This interactive immersive installation explores the invisible processes through which artificial intelligence observes, records, and transforms human behaviour into data. By placing the participant at the centre of the experience, the project visualises the journey from a physical presence to a machine-readable profile, revealing how AI systems perceive people as collections of measurable information.
The experience begins with a simple act of person detection. As the participant enters the space, the system identifies their presence and establishes them as a subject within its field of observation. This minimal interface reflects the first stage of computer vision, where an individual is recognised not as a person but as an object to be tracked.
The second stage introduces real-time line graphs generated through hand and pose tracking. Every movement is translated into numerical values and live visualisations, exposing how gestures and body language become quantifiable parameters that can be measured and stored. Next, a heatmap and motion feedback system accumulates the participant’s movements over time. Rather than representing a single action, the visualisation builds a behavioural footprint, revealing patterns and frequencies that are invisible to the human eye but valuable to machine learning systems.

^^^^^^^^^^^^^^^^

From the installation text, extract word for word the part that opens with the words "The second stage" and closes with "machine learning systems.".

^^^^^^^^^^^^^^^^

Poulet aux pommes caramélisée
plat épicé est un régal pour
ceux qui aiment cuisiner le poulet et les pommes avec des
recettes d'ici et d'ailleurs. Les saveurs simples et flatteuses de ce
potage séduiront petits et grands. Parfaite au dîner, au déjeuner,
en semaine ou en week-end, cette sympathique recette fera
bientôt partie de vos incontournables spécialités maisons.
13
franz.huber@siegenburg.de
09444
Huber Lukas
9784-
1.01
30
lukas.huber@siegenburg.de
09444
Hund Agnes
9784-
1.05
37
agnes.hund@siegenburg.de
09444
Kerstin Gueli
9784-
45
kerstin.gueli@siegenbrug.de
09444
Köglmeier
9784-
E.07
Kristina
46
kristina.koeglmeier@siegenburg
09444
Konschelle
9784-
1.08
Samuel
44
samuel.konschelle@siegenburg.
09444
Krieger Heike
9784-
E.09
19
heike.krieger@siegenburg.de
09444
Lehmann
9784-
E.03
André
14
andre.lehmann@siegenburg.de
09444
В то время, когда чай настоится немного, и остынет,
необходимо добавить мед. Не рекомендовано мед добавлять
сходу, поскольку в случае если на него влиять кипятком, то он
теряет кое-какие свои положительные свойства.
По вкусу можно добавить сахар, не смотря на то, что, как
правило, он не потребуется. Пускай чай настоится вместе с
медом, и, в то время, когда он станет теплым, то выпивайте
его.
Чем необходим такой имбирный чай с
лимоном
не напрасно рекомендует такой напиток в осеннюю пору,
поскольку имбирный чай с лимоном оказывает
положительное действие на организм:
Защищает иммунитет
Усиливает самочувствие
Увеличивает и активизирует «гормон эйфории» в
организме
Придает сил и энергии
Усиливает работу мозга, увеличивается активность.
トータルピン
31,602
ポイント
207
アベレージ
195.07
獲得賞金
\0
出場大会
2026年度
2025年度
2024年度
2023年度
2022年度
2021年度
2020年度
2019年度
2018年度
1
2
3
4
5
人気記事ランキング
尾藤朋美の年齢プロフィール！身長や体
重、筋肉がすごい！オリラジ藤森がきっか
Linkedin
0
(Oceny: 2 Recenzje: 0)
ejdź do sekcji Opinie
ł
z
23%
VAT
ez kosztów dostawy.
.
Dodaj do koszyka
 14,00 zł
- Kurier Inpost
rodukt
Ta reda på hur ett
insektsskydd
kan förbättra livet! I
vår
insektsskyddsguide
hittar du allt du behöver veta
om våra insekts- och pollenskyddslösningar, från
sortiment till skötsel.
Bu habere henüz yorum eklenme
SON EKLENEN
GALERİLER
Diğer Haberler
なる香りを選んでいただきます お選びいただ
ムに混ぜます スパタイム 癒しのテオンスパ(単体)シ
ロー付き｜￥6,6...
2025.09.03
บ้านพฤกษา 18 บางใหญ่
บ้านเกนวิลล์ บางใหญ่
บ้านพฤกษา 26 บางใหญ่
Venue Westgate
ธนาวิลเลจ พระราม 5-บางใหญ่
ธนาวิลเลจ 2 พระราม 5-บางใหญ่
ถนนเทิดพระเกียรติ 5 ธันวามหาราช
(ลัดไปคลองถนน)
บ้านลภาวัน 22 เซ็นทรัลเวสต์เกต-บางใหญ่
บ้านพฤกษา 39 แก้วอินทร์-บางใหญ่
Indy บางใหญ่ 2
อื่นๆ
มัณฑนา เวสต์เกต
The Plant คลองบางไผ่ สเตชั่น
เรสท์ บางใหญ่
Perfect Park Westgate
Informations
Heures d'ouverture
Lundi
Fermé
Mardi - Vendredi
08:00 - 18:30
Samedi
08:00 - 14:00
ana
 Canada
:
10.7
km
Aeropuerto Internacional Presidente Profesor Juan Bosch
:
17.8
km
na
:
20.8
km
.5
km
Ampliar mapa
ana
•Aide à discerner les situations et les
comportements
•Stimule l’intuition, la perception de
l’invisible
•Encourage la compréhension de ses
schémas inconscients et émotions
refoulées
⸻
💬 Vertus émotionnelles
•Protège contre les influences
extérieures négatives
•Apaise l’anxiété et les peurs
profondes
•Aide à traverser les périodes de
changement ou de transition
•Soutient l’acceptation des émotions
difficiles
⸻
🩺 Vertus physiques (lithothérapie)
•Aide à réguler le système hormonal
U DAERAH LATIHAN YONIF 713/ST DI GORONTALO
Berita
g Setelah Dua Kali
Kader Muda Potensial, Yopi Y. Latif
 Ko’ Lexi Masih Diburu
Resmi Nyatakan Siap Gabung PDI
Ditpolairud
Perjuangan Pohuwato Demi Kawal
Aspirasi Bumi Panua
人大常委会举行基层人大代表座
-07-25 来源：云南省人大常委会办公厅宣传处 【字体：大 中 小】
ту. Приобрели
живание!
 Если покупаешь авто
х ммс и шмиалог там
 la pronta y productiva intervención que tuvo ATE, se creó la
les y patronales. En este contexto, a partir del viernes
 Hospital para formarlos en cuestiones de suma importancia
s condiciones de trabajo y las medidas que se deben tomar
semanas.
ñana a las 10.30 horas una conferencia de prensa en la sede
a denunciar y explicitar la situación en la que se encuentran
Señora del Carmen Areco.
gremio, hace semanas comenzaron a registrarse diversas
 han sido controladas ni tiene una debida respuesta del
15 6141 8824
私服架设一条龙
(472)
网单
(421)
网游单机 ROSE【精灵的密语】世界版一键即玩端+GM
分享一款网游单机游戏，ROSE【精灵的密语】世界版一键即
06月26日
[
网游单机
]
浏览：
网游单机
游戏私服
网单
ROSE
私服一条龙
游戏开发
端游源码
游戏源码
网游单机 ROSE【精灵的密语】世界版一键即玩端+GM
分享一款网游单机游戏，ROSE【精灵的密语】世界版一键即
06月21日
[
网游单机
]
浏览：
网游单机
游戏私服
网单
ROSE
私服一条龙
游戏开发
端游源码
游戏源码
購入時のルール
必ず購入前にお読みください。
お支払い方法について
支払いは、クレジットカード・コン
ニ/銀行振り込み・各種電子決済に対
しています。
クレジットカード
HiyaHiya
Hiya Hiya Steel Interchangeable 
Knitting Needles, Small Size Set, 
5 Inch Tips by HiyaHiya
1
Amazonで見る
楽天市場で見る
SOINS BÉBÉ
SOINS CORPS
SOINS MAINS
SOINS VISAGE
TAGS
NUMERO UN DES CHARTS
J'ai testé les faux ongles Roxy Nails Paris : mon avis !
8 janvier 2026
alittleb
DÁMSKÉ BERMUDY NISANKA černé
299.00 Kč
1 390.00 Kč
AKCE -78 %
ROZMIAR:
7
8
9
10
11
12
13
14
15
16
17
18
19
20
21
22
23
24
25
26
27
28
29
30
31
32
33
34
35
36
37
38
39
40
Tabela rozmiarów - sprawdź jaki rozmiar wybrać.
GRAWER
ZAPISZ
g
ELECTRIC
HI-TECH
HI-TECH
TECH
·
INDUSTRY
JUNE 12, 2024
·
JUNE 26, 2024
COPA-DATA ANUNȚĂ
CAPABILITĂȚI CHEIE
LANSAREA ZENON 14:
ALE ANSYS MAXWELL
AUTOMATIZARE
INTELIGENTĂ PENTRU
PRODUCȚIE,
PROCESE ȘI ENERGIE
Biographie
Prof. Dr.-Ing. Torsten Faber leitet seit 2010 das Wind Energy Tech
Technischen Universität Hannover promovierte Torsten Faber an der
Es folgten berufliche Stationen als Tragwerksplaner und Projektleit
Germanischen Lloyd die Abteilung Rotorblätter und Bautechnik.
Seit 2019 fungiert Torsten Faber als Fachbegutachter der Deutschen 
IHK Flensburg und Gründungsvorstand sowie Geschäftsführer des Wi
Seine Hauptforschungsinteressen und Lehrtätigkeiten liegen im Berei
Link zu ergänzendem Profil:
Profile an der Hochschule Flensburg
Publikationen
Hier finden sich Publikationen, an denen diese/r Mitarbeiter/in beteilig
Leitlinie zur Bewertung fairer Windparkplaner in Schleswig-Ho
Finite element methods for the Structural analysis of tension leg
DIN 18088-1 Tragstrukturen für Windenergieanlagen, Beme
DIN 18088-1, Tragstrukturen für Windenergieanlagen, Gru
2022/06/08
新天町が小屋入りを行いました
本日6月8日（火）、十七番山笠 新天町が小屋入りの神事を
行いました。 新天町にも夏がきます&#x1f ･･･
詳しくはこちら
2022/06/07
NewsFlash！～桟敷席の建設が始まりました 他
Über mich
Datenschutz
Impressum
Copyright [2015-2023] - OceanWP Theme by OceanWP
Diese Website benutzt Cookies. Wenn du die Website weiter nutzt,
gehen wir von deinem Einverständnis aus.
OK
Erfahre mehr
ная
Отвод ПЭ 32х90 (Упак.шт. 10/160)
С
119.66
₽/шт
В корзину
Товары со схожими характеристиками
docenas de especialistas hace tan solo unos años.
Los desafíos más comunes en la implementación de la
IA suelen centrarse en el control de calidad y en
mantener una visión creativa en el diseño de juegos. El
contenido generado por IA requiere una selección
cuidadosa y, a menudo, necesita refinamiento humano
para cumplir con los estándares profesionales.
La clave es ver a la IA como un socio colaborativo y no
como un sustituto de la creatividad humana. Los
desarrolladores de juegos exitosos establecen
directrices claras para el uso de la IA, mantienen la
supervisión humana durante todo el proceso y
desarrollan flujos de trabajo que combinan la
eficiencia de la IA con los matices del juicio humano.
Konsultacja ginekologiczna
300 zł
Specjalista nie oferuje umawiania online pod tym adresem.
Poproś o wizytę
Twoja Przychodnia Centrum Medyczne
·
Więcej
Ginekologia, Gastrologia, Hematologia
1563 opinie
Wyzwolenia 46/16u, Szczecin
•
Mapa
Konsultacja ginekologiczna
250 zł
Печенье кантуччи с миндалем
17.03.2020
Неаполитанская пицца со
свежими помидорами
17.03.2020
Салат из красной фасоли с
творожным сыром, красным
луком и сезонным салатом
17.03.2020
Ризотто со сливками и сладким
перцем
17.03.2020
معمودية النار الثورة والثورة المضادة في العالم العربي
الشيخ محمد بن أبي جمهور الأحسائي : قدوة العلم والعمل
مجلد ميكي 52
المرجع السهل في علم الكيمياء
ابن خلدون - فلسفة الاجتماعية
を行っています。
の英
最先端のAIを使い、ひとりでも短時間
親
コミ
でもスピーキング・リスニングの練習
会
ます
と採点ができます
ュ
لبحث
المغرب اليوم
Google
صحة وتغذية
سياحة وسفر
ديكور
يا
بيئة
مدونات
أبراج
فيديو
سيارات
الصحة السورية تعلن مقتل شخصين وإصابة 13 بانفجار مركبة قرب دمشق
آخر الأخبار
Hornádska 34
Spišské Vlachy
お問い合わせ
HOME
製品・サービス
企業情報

^^^^^^^^^^^^^^^^

_Final answer_:
The second stage introduces real-time line graphs generated through hand and pose tracking. Every movement is translated into numerical values and live visualisations, exposing how gestures and body language become quantifiable parameters that can be measured and stored. Next, a heatmap and motion feedback system accumulates the participant’s movements over time. Rather than representing a single action, the visualisation builds a behavioural footprint, revealing patterns and frequencies that are invisible to the human eye but valuable to machine learning systems.